In his "Friday catch-all" column today, Tim features a cartoon from 1878 that the contributor says is "talking about stimulus funds and is accurate for our times today." Tim buys the line wholesale, since it fit so nicely with his own ideas about today's economic challenges. Had he done a little homework, he might have got a fresh perspective, as well as a warning that his line of thinking has failed repeatedly and spectacularly in the past.
The cartoon was published near the end of what was known until 1932 as the Great Depression (now the Long Depression), a currency and banking crisis that raised unemployment in this country above 14%, beginning as the Panic of '73 and lasting into '79. In Europe, where it began with a currency pinch designed to raise interest rates, it lasted for 20 years and set the economic stage for WWI.
Here it began with market manipulation: demonetization of silver in favor of gold. The opening of the West had led to large discoveries of silver, particularly in Nevada, destabilizing prices and leading to a crisis of confidence in it as currency. The panic spread to the markets through the previous decade's overbuilding of railroads, leading to a crash in railroad stocks and thousands of corporate bankruptcies, a stock bubble not unlike the housing bubble we've just experienced.
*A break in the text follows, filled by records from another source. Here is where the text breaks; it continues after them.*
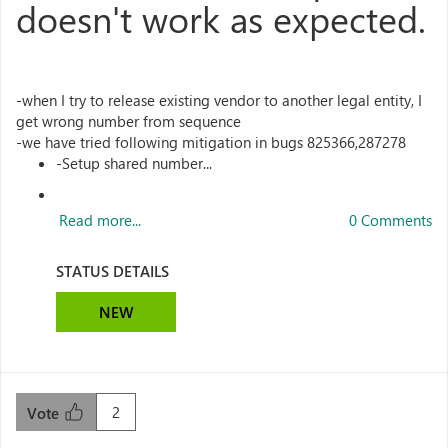
doesn't work as expected.
-when I try to release existing vendor to another legal entity, I
get wrong number from sequence
-we have tried following mitigation in bugs 825366,287278
-Setup shared number...
Read more...
0 Comments
STATUS DETAILS
NEW
2
Vote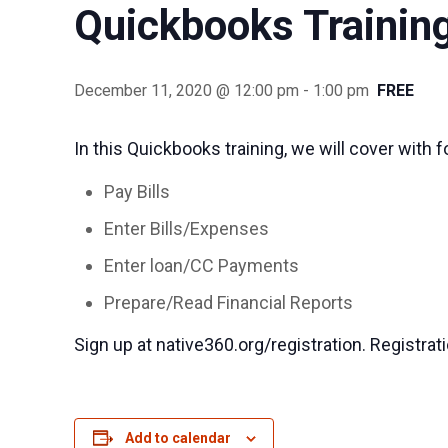
Quickbooks Trainin
December 11, 2020 @ 12:00 pm
-
1:00 pm
FREE
In this Quickbooks training, we will cover with f
Pay Bills
Enter Bills/Expenses
Enter loan/CC Payments
Prepare/Read Financial Reports
Sign up at native360.org/registration. Registrat
Add to calendar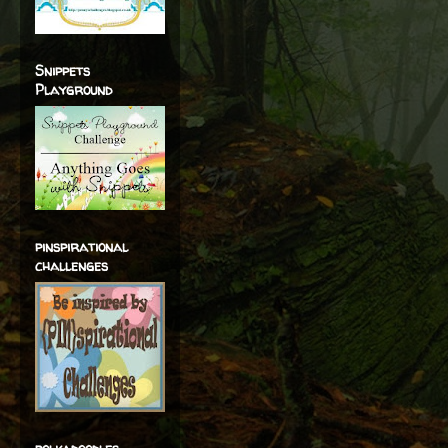
Snippets
Playground
pinspirational
challenges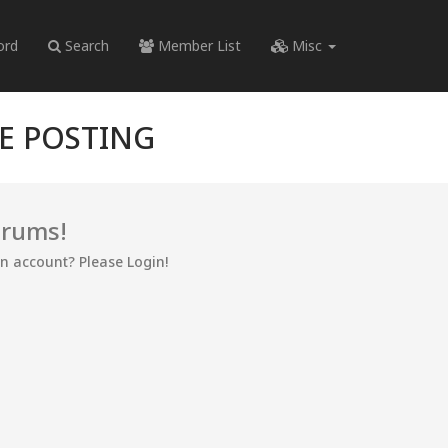
ord
Search
Member List
Misc
RE POSTING
orums!
an account? Please Login!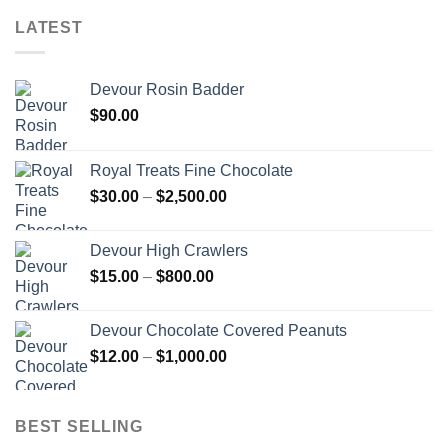
LATEST
Devour Rosin Badder
$
90.00
Royal Treats Fine Chocolate
Price
$
30.00
–
$
2,500.00
range:
$30.00
Devour High Crawlers
through
Price
$
15.00
–
$
800.00
$2,500.00
range:
$15.00
Devour Chocolate Covered Peanuts
through
Price
$
12.00
–
$
1,000.00
$800.00
range:
$12.00
through
BEST SELLING
$1,000.00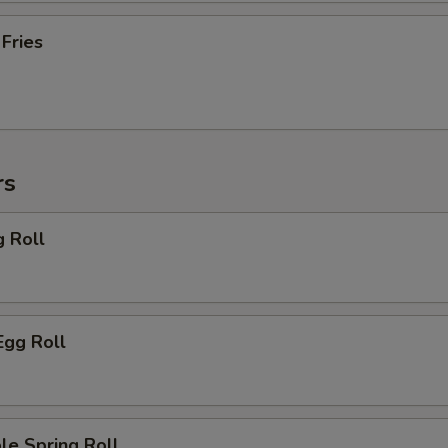
 Fries
rs
g Roll
Egg Roll
le Spring Roll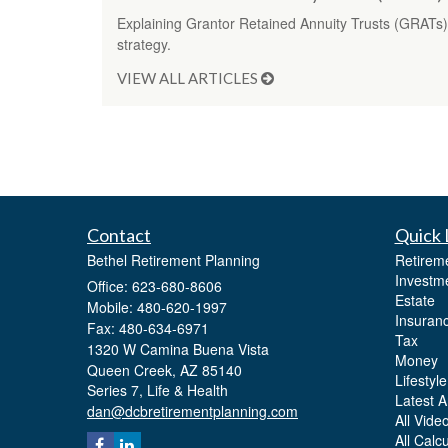
Explaining Grantor Retained Annuity Trusts (GRATs) 
strategy.
VIEW ALL ARTICLES
Contact
Quick 
Bethel Retirement Planning
Retirem
Investm
Office: 623-680-8606
Estate
Mobile: 480-620-1997
Insuran
Fax: 480-634-6971
Tax
1320 W Camina Buena Vista
Money
Queen Creek,
AZ
85140
Lifestyle
Series 7, Life & Health
Latest Ar
dan@dcbretirementplanning.com
All Vide
All Calc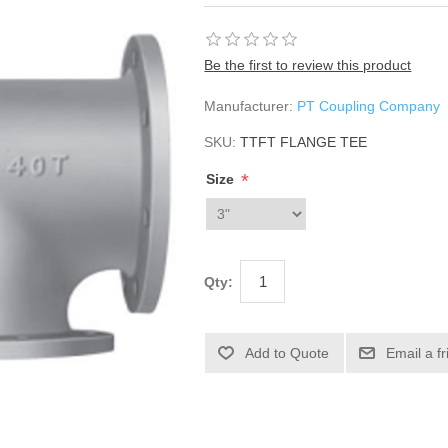
Be the first to review this product
Manufacturer:
PT Coupling Company
SKU:
TTFT FLANGE TEE
*
Size
Qty: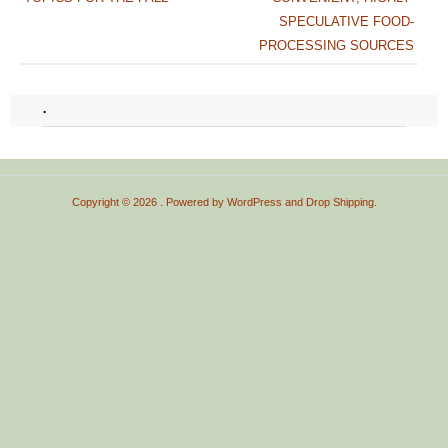
SPECULATIVE FOOD-
PROCESSING SOURCES
.
Copyright © 2026
. Powered by
WordPress
and
Drop Shipping
.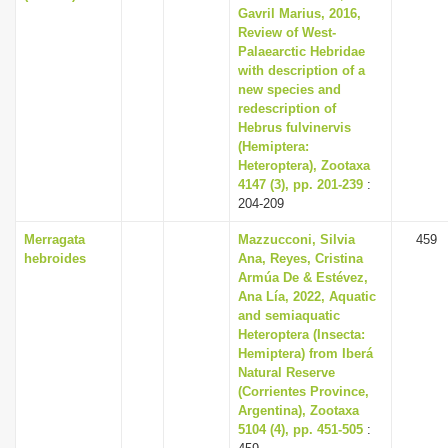
Gavril Marius, 2016,
Review of West-
Palaearctic Hebridae
with description of a
new species and
redescription of
Hebrus fulvinervis
(Hemiptera:
Heteroptera), Zootaxa
4147 (3), pp. 201-239
:
204-209
Merragata
Mazzucconi, Silvia
459
hebroides
Ana, Reyes, Cristina
Armúa De & Estévez,
Ana Lía, 2022, Aquatic
and semiaquatic
Heteroptera (Insecta:
Hemiptera) from Iberá
Natural Reserve
(Corrientes Province,
Argentina), Zootaxa
5104 (4), pp. 451-505
:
As a result the Republicans, in power since the Civil War, were turned out nationwide starting with the elections of 1874. The cartoon seems to refer to the debate over the Bland-Allison Act of '78, which restored silver as legal domestic coinage and directed the government to buy silver, and the broad class of government actions considered inflationary, ringing out the ancestors of the alarms the deficit weenies are tying us to the tracks with today.
There was no large-scale stimulus support for the economy of the kind we know today. That was invented during the 1930s and codified in the Keynesian Revolution. The depression ended here earlier than in Europe primarily because of another unforeseen event, the great wave of European immigration starting in '79.
So the editor, trying to defend the neoclassical economic theory popular in the 19th century, uses an example from one of its great stumbles. If there's a lesson to be drawn from this cartoon, Tim, it's that the Right continues to employ long-discredited arguments and theories and turn a blind eye to their spectacular failures.